[[ Reading text, beginning ]]

The nurse is admitting a client to the medical unit with a diagnosis of chronic obstructive pulmonary disease (COPD). When should the nurse perform the assessment of the client?
- A. When the client is admitted to the healthcare system
- B. Prior to the client receiving the first dose of medication
- C. After the physician has made their first visit to examine the client
- D. Within 24 hours of the initial admission interview
Correct Answer: A
Rationale: The nurse performs assessment when the client is first admitted to the healthcare system. Waiting until the client has received medication, seen a physician, and within 24-hours of initial interview will delay the assessment and can delay appropriate care and treatment.
The nurse is performing a functional assessment for a client who has had a mild stroke and will be discharged in 2 days from the hospital. What question would be important to ask when conducting this assessment?

[[ Reading text, end ]]

Directions. Pick up the nursing practice questions after their last sentence and carry them on in the same format.

[[ Provided information, beginning ]]

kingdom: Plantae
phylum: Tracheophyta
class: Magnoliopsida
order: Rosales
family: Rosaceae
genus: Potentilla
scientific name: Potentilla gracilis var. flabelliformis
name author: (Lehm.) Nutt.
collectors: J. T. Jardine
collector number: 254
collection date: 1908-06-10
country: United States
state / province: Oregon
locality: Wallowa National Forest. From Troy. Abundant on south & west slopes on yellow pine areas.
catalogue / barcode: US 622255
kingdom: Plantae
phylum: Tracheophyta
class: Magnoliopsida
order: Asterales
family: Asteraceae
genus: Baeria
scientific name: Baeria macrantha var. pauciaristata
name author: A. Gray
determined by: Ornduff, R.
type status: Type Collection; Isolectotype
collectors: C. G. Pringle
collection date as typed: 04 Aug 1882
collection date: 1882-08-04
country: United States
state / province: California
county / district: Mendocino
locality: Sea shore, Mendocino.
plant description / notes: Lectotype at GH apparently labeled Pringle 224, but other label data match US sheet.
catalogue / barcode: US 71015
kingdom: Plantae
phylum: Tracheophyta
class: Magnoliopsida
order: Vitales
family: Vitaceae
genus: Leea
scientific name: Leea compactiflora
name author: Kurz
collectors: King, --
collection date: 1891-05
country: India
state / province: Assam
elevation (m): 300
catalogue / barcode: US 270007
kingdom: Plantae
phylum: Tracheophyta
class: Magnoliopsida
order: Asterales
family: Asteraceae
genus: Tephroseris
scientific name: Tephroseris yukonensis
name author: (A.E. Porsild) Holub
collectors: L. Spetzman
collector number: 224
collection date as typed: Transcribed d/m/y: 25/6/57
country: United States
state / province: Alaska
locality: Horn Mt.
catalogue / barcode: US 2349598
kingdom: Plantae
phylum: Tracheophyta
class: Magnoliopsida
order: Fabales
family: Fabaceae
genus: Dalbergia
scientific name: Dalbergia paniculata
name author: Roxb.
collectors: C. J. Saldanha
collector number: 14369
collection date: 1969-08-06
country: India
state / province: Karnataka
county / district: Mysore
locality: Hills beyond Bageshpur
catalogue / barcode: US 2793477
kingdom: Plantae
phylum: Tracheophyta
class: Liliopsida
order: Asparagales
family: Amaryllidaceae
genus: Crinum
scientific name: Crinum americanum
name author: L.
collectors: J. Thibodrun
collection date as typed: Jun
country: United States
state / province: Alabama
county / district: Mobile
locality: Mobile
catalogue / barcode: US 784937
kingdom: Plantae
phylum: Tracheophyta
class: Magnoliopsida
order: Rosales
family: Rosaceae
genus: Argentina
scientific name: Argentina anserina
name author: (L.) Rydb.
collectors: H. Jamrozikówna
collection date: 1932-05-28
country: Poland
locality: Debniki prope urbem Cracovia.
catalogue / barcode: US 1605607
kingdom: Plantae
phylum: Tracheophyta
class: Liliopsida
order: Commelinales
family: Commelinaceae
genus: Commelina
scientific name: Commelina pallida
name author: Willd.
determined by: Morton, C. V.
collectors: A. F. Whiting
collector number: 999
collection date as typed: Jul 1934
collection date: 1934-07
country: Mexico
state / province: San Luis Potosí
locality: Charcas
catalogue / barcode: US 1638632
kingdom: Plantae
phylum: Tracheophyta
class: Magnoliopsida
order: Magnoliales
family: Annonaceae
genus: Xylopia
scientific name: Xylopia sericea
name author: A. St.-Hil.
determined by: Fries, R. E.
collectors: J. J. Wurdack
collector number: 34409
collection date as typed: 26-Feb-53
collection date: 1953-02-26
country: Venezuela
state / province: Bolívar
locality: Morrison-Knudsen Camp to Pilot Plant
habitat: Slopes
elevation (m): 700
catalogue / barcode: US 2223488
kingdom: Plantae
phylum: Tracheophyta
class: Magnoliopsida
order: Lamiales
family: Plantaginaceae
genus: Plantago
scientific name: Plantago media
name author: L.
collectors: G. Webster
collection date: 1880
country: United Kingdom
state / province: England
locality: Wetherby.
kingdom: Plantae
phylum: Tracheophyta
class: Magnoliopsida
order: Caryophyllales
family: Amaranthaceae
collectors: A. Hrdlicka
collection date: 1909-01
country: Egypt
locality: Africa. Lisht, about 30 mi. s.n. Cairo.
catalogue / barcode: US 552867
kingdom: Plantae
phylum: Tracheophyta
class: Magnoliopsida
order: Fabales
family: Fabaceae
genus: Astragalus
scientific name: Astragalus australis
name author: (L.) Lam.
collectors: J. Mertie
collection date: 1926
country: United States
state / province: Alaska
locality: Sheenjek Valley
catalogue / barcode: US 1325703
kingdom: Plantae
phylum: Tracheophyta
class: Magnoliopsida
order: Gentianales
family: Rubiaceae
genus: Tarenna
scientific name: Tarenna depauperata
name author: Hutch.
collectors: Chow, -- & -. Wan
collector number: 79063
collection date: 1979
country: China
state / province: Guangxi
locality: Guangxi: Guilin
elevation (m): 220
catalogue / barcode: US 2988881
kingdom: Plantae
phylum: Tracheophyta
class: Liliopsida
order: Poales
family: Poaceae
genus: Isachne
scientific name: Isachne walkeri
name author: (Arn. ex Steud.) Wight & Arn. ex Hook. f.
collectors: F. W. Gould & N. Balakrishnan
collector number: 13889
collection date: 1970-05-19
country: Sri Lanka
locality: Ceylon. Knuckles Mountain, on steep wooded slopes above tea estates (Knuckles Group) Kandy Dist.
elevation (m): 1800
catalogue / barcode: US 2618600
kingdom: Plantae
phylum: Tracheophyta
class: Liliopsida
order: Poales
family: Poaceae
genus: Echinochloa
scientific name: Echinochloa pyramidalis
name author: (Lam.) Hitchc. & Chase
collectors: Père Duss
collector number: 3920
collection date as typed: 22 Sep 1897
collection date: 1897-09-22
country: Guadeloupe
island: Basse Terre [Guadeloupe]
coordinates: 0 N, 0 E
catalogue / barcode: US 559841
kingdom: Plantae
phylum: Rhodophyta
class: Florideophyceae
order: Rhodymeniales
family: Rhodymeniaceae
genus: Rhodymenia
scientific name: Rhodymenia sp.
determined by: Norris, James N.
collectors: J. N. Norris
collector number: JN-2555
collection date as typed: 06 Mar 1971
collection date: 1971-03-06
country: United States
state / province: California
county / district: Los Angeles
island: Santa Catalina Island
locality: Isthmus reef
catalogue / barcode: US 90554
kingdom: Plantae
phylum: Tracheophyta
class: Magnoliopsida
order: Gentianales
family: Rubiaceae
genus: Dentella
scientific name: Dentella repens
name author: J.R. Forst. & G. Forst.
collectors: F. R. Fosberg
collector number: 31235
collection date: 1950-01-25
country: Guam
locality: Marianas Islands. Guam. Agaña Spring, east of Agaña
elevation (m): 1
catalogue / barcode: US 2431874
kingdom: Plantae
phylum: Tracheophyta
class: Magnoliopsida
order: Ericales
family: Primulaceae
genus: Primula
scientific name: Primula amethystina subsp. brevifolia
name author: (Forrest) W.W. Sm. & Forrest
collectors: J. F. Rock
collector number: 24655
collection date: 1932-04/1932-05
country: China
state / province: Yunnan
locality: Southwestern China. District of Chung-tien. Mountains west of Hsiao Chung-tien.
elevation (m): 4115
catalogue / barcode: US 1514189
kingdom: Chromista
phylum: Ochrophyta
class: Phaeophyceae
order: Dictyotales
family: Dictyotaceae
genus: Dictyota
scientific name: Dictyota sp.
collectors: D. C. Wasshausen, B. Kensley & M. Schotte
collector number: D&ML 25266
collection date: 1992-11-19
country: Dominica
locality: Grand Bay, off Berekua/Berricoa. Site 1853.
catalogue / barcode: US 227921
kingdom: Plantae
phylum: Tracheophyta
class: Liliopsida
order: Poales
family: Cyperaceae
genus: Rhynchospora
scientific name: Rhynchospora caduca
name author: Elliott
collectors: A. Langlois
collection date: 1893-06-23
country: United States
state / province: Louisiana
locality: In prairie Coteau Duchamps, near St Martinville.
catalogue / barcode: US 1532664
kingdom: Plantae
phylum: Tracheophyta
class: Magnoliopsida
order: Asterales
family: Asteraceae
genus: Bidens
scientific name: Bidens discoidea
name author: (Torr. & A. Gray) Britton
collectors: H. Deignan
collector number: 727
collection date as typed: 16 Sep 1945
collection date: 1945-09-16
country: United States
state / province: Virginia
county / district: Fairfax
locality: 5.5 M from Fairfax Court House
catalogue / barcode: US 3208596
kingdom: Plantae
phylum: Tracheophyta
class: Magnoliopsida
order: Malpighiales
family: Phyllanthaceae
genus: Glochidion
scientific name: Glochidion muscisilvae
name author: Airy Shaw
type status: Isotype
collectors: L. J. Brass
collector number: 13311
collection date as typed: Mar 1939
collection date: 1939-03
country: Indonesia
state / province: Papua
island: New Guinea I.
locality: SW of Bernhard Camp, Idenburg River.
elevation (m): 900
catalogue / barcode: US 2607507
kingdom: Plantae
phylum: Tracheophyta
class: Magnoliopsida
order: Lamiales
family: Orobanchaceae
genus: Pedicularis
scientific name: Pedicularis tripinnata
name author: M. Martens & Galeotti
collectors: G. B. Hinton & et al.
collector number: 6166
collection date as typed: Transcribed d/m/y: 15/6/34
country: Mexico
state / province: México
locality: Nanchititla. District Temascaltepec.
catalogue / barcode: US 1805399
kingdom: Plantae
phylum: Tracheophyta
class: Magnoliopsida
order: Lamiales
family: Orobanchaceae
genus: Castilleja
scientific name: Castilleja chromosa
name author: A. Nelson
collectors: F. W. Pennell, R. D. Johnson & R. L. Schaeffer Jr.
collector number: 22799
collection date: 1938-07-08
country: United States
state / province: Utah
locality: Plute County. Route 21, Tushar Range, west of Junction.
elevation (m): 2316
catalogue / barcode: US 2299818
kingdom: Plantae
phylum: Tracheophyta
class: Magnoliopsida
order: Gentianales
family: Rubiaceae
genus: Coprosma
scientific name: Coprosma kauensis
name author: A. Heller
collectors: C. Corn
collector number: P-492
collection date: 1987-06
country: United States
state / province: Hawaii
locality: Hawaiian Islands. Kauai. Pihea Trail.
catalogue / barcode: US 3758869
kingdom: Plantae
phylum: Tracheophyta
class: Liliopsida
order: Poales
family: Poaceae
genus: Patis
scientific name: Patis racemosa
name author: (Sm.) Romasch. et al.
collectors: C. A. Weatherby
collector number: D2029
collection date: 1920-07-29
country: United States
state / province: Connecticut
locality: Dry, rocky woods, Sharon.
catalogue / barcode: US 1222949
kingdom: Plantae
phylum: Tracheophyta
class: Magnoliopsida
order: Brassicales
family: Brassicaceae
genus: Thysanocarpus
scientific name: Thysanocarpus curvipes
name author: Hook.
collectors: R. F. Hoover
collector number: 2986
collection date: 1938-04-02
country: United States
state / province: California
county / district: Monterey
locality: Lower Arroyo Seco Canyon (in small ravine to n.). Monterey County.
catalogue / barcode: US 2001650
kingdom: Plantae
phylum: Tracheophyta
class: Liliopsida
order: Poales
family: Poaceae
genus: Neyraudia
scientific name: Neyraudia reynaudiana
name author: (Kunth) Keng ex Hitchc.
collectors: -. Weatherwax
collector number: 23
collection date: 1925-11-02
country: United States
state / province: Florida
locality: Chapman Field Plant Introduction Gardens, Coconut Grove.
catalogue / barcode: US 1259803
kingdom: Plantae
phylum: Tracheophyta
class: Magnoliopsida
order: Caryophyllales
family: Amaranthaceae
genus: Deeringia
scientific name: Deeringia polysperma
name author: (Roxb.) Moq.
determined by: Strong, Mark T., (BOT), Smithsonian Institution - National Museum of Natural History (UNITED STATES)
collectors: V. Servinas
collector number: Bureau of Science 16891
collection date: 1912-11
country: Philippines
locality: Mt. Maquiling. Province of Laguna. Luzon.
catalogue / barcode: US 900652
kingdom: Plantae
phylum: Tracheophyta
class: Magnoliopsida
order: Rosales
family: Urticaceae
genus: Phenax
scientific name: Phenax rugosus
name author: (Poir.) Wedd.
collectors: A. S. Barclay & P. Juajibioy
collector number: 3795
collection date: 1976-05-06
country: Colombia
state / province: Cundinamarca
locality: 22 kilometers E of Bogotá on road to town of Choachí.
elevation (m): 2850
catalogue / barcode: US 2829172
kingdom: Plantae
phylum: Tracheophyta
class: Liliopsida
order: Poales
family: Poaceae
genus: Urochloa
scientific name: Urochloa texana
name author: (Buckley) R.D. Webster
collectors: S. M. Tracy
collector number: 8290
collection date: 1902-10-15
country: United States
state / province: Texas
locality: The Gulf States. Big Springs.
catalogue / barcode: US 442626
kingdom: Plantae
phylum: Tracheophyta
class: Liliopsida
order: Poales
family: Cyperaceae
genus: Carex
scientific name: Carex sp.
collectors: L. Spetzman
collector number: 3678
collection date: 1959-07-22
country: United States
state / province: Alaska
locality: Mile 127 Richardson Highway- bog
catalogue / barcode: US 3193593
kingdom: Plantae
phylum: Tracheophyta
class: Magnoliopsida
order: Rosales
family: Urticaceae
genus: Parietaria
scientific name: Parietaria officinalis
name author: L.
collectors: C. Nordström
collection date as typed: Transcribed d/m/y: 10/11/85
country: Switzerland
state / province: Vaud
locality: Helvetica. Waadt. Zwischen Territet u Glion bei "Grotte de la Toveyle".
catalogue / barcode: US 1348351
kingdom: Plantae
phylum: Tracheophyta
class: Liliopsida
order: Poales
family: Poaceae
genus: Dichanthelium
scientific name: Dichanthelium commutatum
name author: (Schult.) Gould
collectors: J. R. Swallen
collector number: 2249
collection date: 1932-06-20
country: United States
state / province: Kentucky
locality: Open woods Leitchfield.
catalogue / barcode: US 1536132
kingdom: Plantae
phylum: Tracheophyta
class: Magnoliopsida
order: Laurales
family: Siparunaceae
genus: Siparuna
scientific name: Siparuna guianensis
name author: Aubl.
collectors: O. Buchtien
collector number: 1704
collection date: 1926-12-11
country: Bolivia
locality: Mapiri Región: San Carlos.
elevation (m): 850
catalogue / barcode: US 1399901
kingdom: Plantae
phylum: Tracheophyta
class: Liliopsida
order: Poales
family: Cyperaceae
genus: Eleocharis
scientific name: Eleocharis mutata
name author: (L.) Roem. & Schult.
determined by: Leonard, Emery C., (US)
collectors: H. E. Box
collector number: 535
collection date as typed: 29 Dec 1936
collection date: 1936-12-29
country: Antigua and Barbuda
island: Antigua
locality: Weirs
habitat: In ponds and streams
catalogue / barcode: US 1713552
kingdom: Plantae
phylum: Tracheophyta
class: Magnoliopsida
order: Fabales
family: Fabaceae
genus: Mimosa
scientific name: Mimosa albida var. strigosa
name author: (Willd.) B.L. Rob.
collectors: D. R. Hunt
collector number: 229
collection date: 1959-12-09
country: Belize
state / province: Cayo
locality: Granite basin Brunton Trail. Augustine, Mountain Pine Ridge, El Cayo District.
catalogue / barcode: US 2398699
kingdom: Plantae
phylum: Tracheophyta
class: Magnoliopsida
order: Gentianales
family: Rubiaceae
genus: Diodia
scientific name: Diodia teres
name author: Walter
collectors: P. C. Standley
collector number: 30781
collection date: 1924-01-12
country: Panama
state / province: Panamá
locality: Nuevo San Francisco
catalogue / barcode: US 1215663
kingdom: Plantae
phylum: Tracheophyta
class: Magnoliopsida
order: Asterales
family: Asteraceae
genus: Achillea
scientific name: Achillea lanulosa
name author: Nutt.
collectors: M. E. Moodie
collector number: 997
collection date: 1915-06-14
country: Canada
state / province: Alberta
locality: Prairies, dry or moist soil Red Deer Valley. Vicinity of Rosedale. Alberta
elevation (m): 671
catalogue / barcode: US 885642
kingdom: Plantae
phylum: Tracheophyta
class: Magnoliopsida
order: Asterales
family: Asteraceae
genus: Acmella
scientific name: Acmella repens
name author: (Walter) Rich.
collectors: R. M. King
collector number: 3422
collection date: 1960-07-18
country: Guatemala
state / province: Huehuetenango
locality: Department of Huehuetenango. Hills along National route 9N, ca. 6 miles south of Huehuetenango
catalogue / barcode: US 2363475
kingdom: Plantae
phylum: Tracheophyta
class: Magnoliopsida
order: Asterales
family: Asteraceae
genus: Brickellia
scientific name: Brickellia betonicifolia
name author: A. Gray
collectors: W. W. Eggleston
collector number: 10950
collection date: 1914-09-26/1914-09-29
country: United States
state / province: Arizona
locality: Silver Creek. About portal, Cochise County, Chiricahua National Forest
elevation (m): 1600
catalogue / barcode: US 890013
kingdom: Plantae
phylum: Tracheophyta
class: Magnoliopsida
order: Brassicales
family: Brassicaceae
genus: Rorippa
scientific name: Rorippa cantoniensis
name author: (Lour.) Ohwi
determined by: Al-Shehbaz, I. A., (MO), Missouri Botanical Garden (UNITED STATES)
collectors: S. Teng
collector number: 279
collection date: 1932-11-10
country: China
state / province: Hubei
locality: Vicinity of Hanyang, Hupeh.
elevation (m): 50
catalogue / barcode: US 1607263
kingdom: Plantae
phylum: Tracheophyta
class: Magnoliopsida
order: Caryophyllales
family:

[[ Provided information, end ]]

Answer box.
- A. Do you have enough money to pay for the medications that you will be taking at home?'
- B. Do you have friends that will come and visit and take you out to socialize?'
- C. How will you obtain transportation to return to see the physician in 1 week?'
- D. Do you understand that your medication can cause bleeding tendencies?'
Correct Answer: C
Rationale: A functional assessment determines how well the client can manage activities of daily living (ADLs). ADLs include self-care activities, such as walking moderate distances, bathing, and toileting, and instrumental activities, such as preparing meals, obtaining transportation, and dialing the phone. This assessment component is particularly important when assessing older adults or physically challenged clients of any age. The ability to pay for medications or socialize and the side effects of the medication do not pertain to ADLs.
The client arrives at the clinic reports 'coughing, a sore throat, and running a fever for 2 days.' What are these feelings of discomfort called?
- A. Signs
- B. Objective data
- C. Symptoms
- D. Clinical signs
Correct Answer: C
Rationale: When clients report nausea, pain, fear, bloating, or other feelings of discomfort, they are providing subjective data. These feelings of discomfort are classed as symptoms. Signs are objective data that are abnormal, and objective data is what the nurses obtain through observation, physical examination, and diagnostic testing. Clinical signs are the same as signs.
A client is being seen at the clinic for the first time, and the nurse asks the client about what brought them to the clinic today as well as the past medical history. What part of the interview process does this represent?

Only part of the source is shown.